[Saved data entries]
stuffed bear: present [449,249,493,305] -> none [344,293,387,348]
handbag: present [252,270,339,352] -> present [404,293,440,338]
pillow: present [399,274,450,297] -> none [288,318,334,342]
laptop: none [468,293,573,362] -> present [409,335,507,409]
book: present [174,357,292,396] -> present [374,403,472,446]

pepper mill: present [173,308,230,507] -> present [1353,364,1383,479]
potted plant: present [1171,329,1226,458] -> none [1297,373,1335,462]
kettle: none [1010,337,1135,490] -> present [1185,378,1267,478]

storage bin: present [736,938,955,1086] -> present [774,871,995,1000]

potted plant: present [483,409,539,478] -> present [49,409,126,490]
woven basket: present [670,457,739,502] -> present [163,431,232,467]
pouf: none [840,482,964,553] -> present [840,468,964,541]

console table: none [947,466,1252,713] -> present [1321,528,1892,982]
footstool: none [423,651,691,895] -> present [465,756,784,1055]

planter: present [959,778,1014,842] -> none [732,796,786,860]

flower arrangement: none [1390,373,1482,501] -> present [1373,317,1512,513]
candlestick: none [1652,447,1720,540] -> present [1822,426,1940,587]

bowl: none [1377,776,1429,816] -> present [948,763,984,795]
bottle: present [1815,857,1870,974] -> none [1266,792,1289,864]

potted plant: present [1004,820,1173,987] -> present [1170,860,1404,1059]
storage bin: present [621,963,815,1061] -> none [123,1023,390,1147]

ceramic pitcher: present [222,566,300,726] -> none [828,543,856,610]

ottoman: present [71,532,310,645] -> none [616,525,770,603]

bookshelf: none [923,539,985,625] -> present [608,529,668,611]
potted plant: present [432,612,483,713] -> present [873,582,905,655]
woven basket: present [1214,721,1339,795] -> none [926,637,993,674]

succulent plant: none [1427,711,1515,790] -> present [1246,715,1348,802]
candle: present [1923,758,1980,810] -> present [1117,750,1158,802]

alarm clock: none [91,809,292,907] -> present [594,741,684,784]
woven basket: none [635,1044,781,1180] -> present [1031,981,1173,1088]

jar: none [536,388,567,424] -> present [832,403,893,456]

= Task directions =
Extract every line above containing the word "storage".

= Answer below =
storage bin: present [736,938,955,1086] -> present [774,871,995,1000]
storage bin: present [621,963,815,1061] -> none [123,1023,390,1147]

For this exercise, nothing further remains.